Eh bien, y en a une qui est très énervée après un pauvre stylo. Elle relève les yeux et j’ai le palpitant qui s’emballe. Merde, je commençais à le croire mort celui là et c’est maintenant qu’il décide de se réveiller.
Salut Fizzy. Elle a l’air… perdue. Ouais c’est le mot, perdue. Mais je préfère ça qu’en colère pour mon départ précipité il y a 5 ans ou pour ne pas l’avoir prévenue de mon retour.
Wah ! Jules… C’est bon signe, j’imagine. Je crois que ça me ferait sourire si c’était pas déjà ce que j’étais entrain de faire comme un idiot depuis qu’elle avait levé les yeux sur moi.
Ça fait longtemps. J’acquiesce me retenant de justesse de lui faire des excuses. Finalement ça nous avait sûrement été bénéfique, si j’étais resté, ça n’aurait qu’empirer les choses.

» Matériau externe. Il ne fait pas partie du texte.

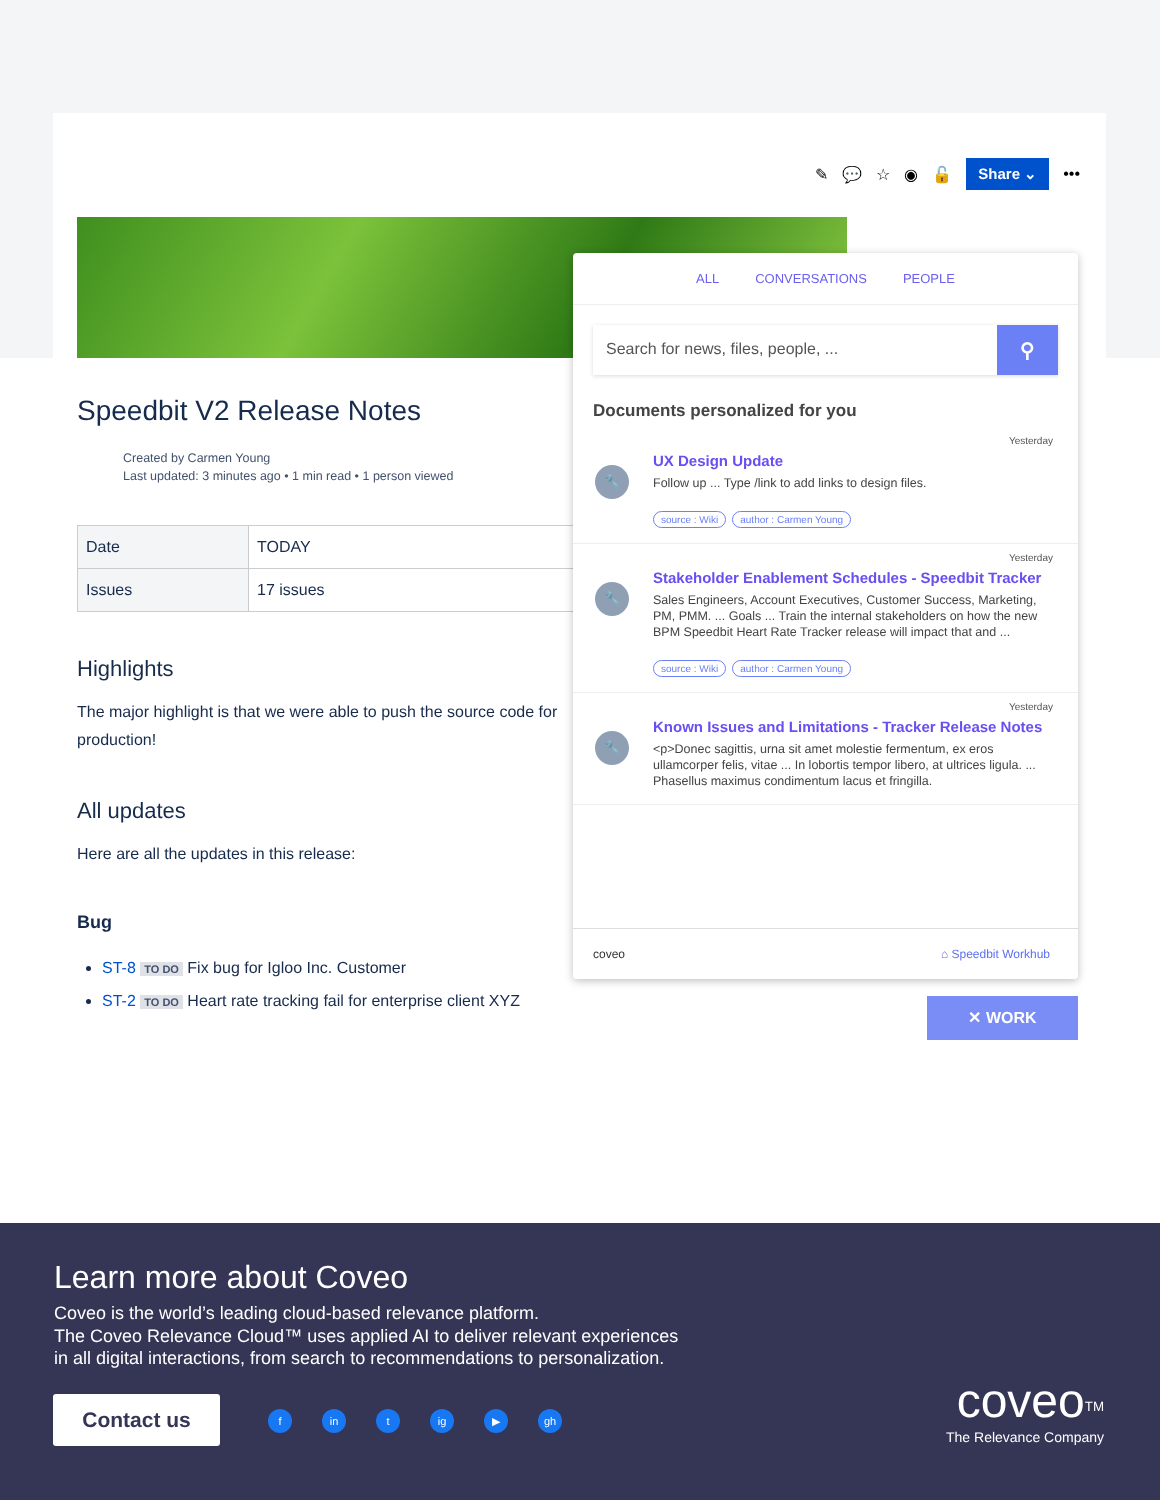✎ 💬 ☆ ◉ 🔓 Share ⌄ •••
Speedbit V2 Release Notes
Created by Carmen Young
Last updated: 3 minutes ago • 1 min read • 1 person viewed
| Date | TODAY |
| Issues | 17 issues |
Highlights
The major highlight is that we were able to push the source code for production!
All updates
Here are all the updates in this release:
Bug
ST-8 TO DO Fix bug for Igloo Inc. Customer
ST-2 TO DO Heart rate tracking fail for enterprise client XYZ
ALL CONVERSATIONS PEOPLE
Search for news, files, people, ... ⚲
Documents personalized for you
🔧
Yesterday
UX Design Update
Follow up ... Type /link to add links to design files.
source : Wiki author : Carmen Young
🔧
Yesterday
Stakeholder Enablement Schedules - Speedbit Tracker
Sales Engineers, Account Executives, Customer Success, Marketing, PM, PMM. ... Goals ... Train the internal stakeholders on how the new BPM Speedbit Heart Rate Tracker release will impact that and ...
source : Wiki author : Carmen Young
🔧
Yesterday
Known Issues and Limitations - Tracker Release Notes
<p>Donec sagittis, urna sit amet molestie fermentum, ex eros ullamcorper felis, vitae ... In lobortis tempor libero, at ultrices ligula. ... Phasellus maximus condimentum lacus et fringilla.
coveo ⌂ Speedbit Workhub
✕ WORK
Learn more about Coveo
Coveo is the world’s leading cloud-based relevance platform.
The Coveo Relevance Cloud™ uses applied AI to deliver relevant experiences
in all digital interactions, from search to recommendations to personalization.
Contact us fin t ig ▶ gh
coveo<sup>TM</sup>
The Relevance Company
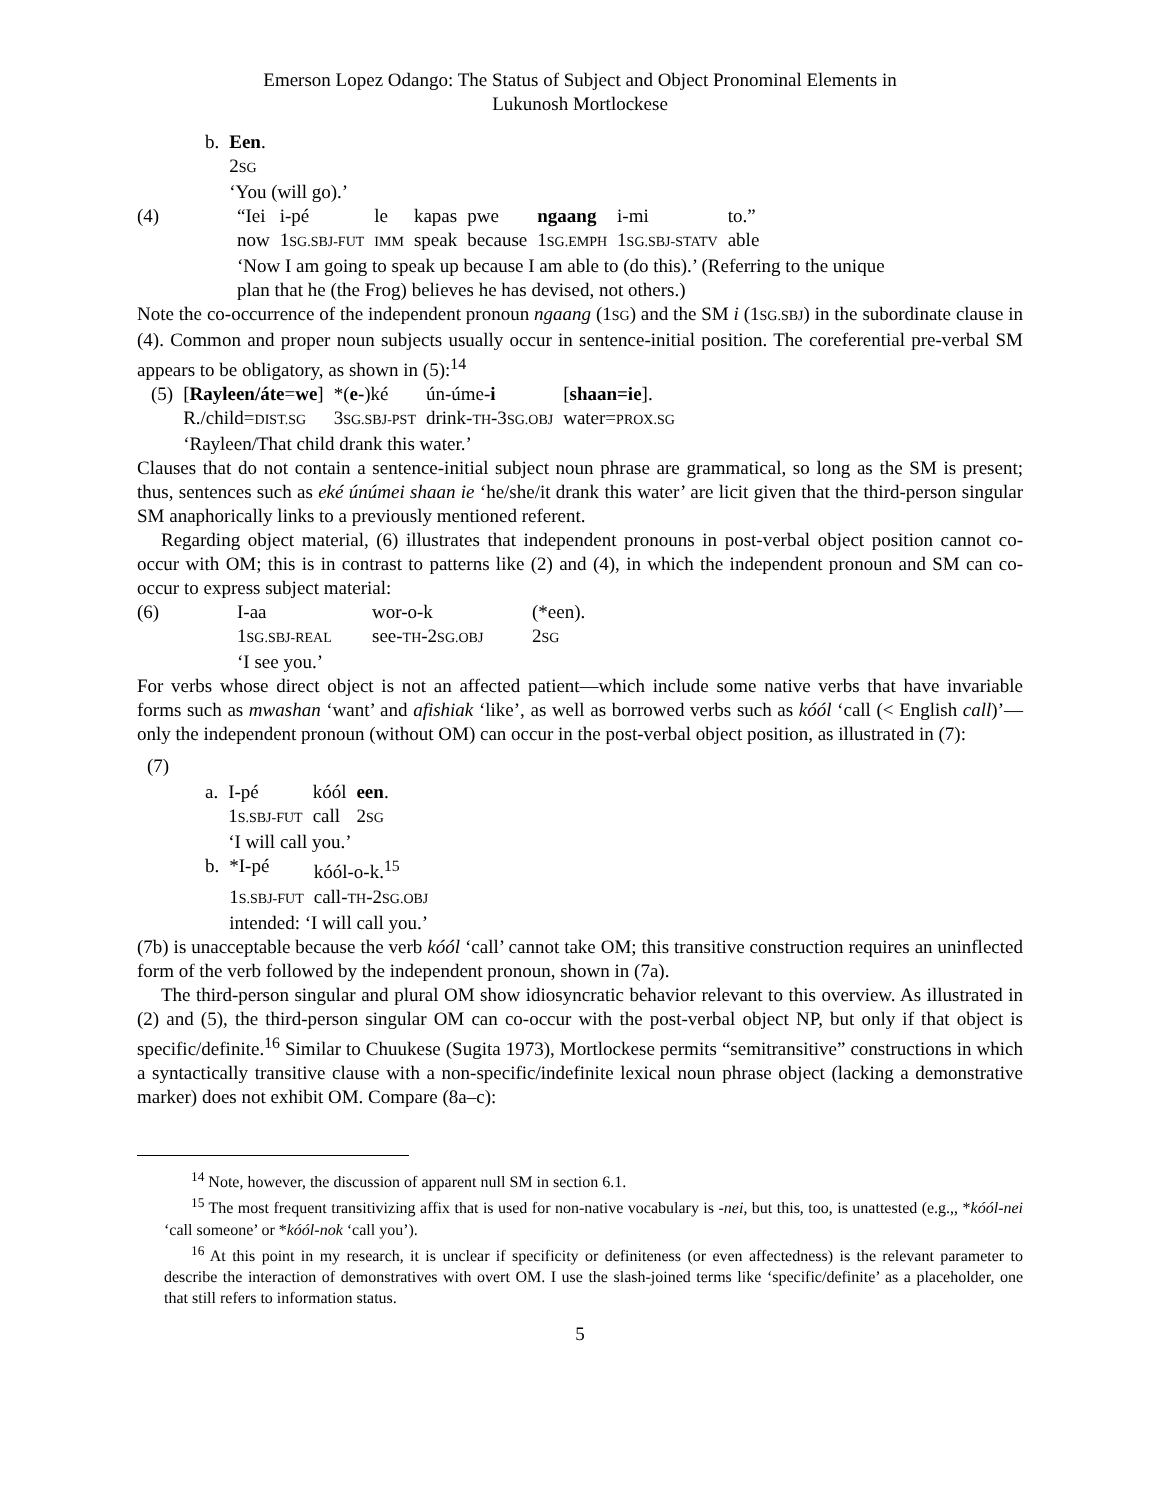Emerson Lopez Odango: The Status of Subject and Object Pronominal Elements in
Lukunosh Mortlockese
| b. | Een . 2 SG ‘You (will go).’ |
| (4) | / “Iei / i-pé / le / kapas / pwe / ngaang / i-mi / to.” / / now / 1 SG.SBJ-FUT / IMM / speak / because / 1 SG.EMPH / 1 SG.SBJ-STATV / able / ‘Now I am going to speak up because I am able to (do this).’ (Referring to the unique plan that he (the Frog) believes he has devised, not others.) |
Note the co-occurrence of the independent pronoun ngaang (1SG) and the SM i (1SG.SBJ) in the subordinate clause in (4). Common and proper noun subjects usually occur in sentence-initial position. The coreferential pre-verbal SM appears to be obligatory, as shown in (5):<sup>14</sup>
| (5) | / [ Rayleen/áte = we ] / *( e- )ké / ún-úme- i / [ shaan=ie ]. / / R./child= DIST.SG / 3 SG.SBJ-PST / drink- TH -3 SG.OBJ / water= PROX.SG / ‘Rayleen/That child drank this water.’ |
Clauses that do not contain a sentence-initial subject noun phrase are grammatical, so long as the SM is present; thus, sentences such as eké únúmei shaan ie ‘he/she/it drank this water’ are licit given that the third-person singular SM anaphorically links to a previously mentioned referent.
Regarding object material, (6) illustrates that independent pronouns in post-verbal object position cannot co-occur with OM; this is in contrast to patterns like (2) and (4), in which the independent pronoun and SM can co-occur to express subject material:
| (6) | / I-aa / wor-o-k / (*een). / / 1 SG.SBJ-REAL / see- TH -2 SG.OBJ / 2 SG / ‘I see you.’ |
For verbs whose direct object is not an affected patient—which include some native verbs that have invariable forms such as mwashan ‘want’ and afishiak ‘like’, as well as borrowed verbs such as kóól ‘call (< English call)’—only the independent pronoun (without OM) can occur in the post-verbal object position, as illustrated in (7):
(7)
| a. | / I-pé / kóól / een . / / 1 S.SBJ-FUT / call / 2 SG / ‘I will call you.’ |
| b. | / *I-pé / kóól-o-k.<sup>15</sup> / / 1 S.SBJ-FUT / call- TH -2 SG.OBJ / intended: ‘I will call you.’ |
(7b) is unacceptable because the verb kóól ‘call’ cannot take OM; this transitive construction requires an uninflected form of the verb followed by the independent pronoun, shown in (7a).
The third-person singular and plural OM show idiosyncratic behavior relevant to this overview. As illustrated in (2) and (5), the third-person singular OM can co-occur with the post-verbal object NP, but only if that object is specific/definite.<sup>16</sup> Similar to Chuukese (Sugita 1973), Mortlockese permits “semitransitive” constructions in which a syntactically transitive clause with a non-specific/indefinite lexical noun phrase object (lacking a demonstrative marker) does not exhibit OM. Compare (8a–c):
<sup>14</sup> Note, however, the discussion of apparent null SM in section 6.1.
<sup>15</sup> The most frequent transitivizing affix that is used for non-native vocabulary is -nei, but this, too, is unattested (e.g.,, *kóól-nei ‘call someone’ or *kóól-nok ‘call you’).
<sup>16</sup> At this point in my research, it is unclear if specificity or definiteness (or even affectedness) is the relevant parameter to describe the interaction of demonstratives with overt OM. I use the slash-joined terms like ‘specific/definite’ as a placeholder, one that still refers to information status.
5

C'est vrai, cinq ans ça peut paraître long. Mais je suis revenu, j'avais besoin de rentrer à la maison, et puis quelqu'un m'attendais alors me voilà. Je sais pas vraiment pourquoi je lui parle de ça, peut être pour lui signifier que c’est bon. J’avais bien compris le message il y a 5 ans, que je m’étais soigné, enfin que je croyais être soigné. Mais maintenant que j’y étais, je prenais conscience de tout le chemin qu’il me restait à parcourir. Loin des yeux, loin du coeur ok. Mais quand on revenait ?
Qui donc t'attendais ? Sa question me laisse perplexe. La dernière fois que j’avais croisé sa mère, elle m’avait avoué un peu honteusement avoir parlé de mon retour à Fizzy, j’en avais déduis qu’elle lui avait tout raconté. Mais qui pourrait m’attendre à part Dawn. Quand j’étais parti, mes parents m’avaient encouragés et elle… Sans dire qu’elle m’y avait poussé, ça m’apparaissait comme la meilleure chose à faire.
Je pensais que ta mère te l'avais dis. Je suis en couple, depuis bientôt un an. Ma voix serait presque hésitante, comme si je lui avouais une connerie que j’ai faite.
Oh, tout plein de bonheur. Je l’ai déjà plus enjoué, mais je me refuse à toute interprétation. L’entrevue s’écourte rapidement et c’est presqu’un soulagement de finalement avoir réussi à lui dire tout ça sans me rendre ridicule. Pourtant elle me manque déjà. Plus je la vois et plus elle me manque. Quelque chose à changer entre nous et ça me désole parce que je sais que c’est ma faute. Mais je sais qu’en rentrant, Dawn sera là à m’attendre pour me ramener sur terre, pour me réconforter jusqu’à ce que je puisse lui sortir un sourire sincère et ça me rassure déjà dans un sens. L’équilibre obtenu après 5 ans au Japon ne peut pas se casser la gueule en 5 minutes quand même.